We implemented the DAGGER algorithm
We first select the policy (agent or expert) with some probablility beta, which would be used for sampling trajectories for DATA augmentation
Using the selected policy we sample T_step trajectories for data augmentation
We then get the expert actions on the sampled trajectories and add them to the replay buffer
We then train our agent’s policy network in the following way:
- We first sample 100 batches of batch size 256 from the replay buffer.
- We then train the model on the above batches for 10 epochs

We implemented the vanilla REINFORCE algorithm.
We first sample multiple trajectories given the current policy network till the goal.
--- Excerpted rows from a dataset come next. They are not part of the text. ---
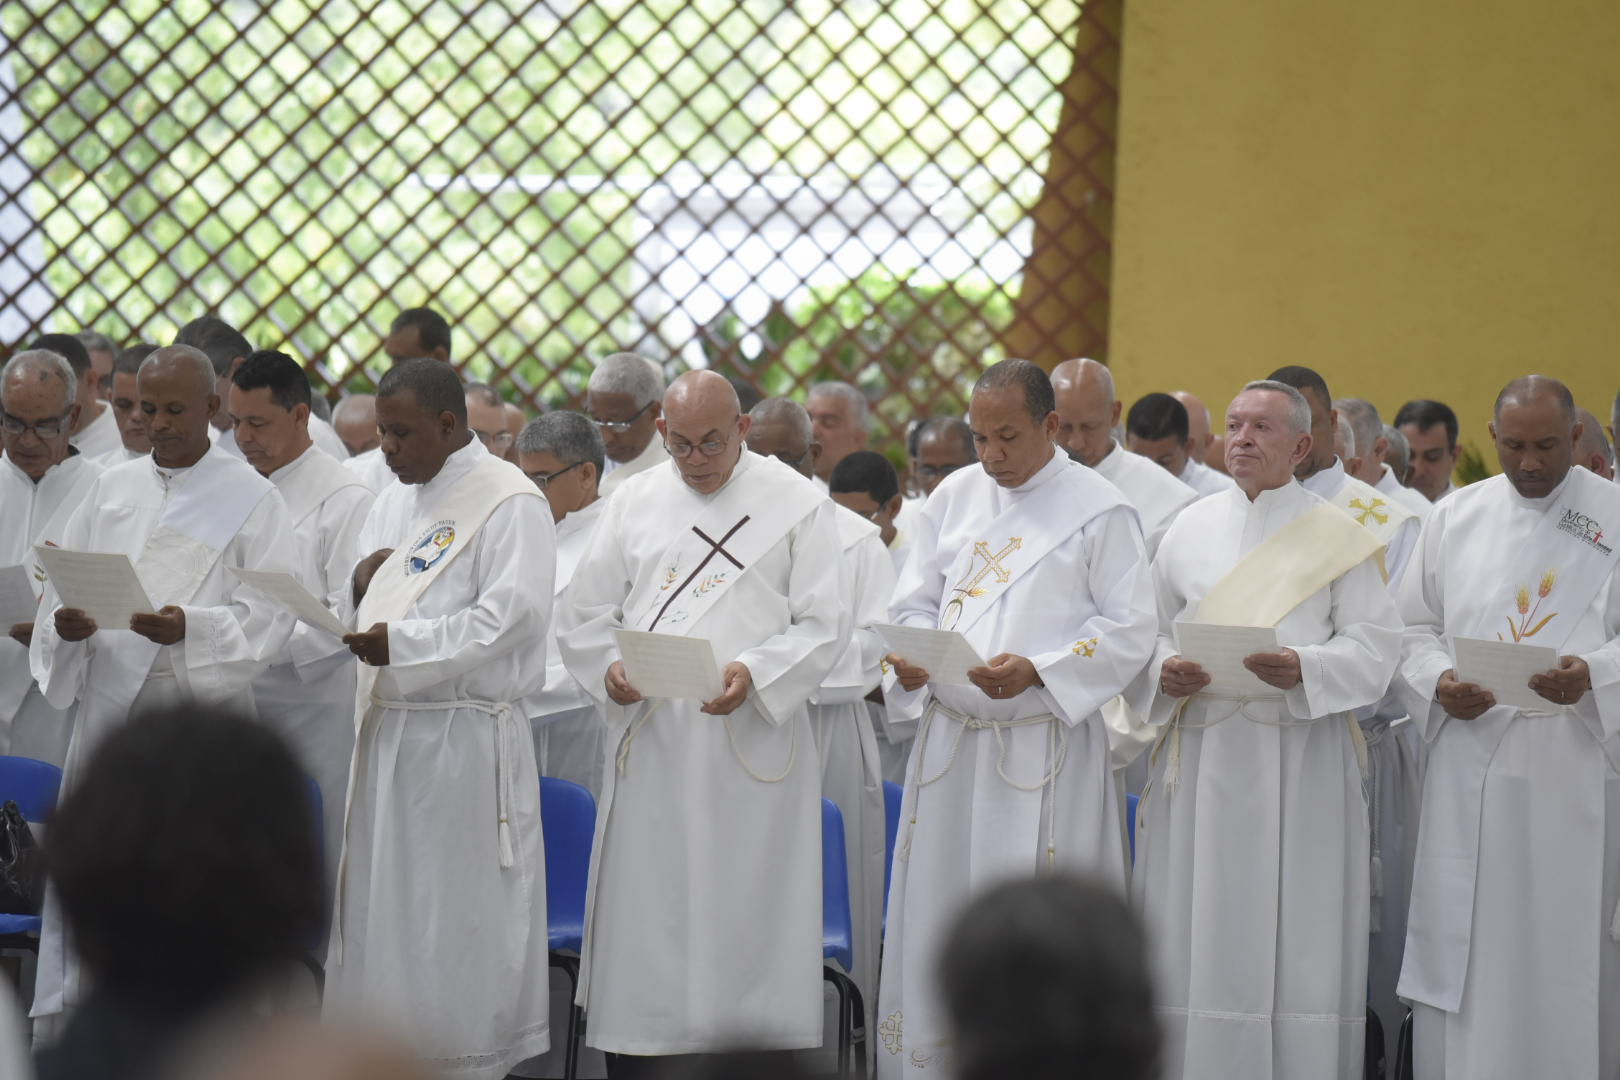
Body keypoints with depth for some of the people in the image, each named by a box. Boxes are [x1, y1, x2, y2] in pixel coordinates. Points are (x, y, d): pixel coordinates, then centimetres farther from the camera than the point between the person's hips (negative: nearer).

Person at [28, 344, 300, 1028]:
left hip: (200, 706, -4)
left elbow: (272, 610, -7)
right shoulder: (112, 489, 14)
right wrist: (65, 624, -10)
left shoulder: (250, 498, 1)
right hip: (109, 704, 4)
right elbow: (60, 585, 13)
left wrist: (191, 628, -23)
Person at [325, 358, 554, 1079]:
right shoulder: (393, 504, 17)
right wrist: (361, 583, -2)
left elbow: (512, 617, -18)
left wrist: (402, 643, -23)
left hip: (463, 740, -8)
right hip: (388, 731, 8)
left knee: (456, 908, -4)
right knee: (383, 901, 8)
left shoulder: (508, 503, -8)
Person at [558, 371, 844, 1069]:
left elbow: (822, 625, -2)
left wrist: (755, 674, -19)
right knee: (641, 919, 2)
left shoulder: (797, 504, 4)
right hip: (650, 747, 3)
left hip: (751, 745, -3)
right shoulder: (634, 501, 13)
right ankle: (633, 1054, 7)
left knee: (744, 925, -2)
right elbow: (584, 618, 12)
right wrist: (609, 668, -10)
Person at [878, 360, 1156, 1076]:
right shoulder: (954, 498, 11)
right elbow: (916, 604, 15)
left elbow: (1129, 629, -8)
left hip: (1043, 752, -5)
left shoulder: (1100, 511, -4)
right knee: (936, 914, 5)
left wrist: (1035, 671, -19)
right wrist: (911, 660, -8)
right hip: (950, 741, 5)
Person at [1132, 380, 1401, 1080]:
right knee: (1195, 937, 1)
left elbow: (1374, 643, -2)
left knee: (1293, 937, -4)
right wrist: (1164, 672, -8)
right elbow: (1148, 628, 14)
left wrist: (1303, 668, -19)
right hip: (1201, 753, 3)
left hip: (1300, 757, -2)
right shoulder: (1190, 529, 12)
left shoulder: (1336, 537, 4)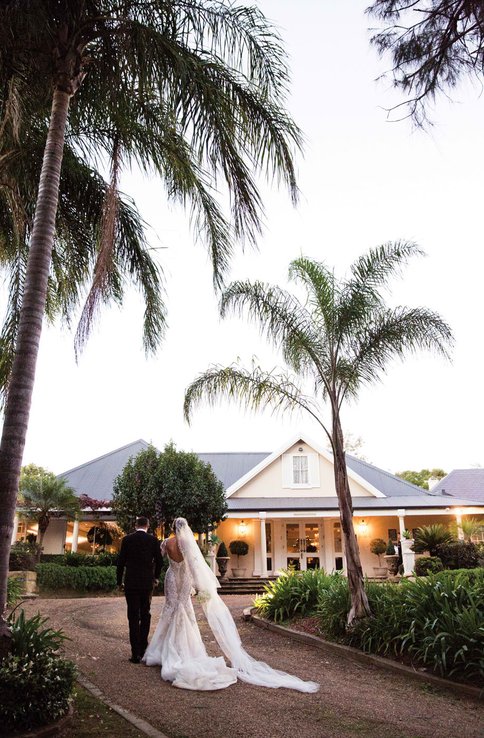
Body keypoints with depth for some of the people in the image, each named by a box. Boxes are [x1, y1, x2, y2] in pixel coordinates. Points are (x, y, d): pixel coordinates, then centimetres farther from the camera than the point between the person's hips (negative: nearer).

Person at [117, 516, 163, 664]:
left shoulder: (127, 539, -3)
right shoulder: (153, 540, -2)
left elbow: (121, 562, -1)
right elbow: (159, 561, 0)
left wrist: (119, 582, 10)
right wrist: (156, 577, 18)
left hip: (131, 583, -1)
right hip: (147, 583, 1)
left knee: (133, 617, 3)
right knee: (145, 615, 16)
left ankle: (136, 654, 2)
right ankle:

For each trajectory we then compute the discounted reward to go from each state.
We then compute the gradient of the policy network by taking the dot product of the log of the probability of the action given the state and the reward to go.
The policy network predicts the mean of the action distribution given the state, and we also learn the standard deviation of the action distribution as another parameter.
We model the action distribution given the state as a Gaussian distribution.
In each training iteration we do a single update to the policy network.
To further stabilise training we subtract the baseline from the reward vector which is computed as the average reward to go.

We tried the following SOTA techniques - PPO, SAC, DDPG, TD3
TD3 worked best for the Ant environment and SAC worked the best for the PnadaPush environment
We used Hindsight Experience Replay (HER) to deal with sparse reward problem for PandaPush environment.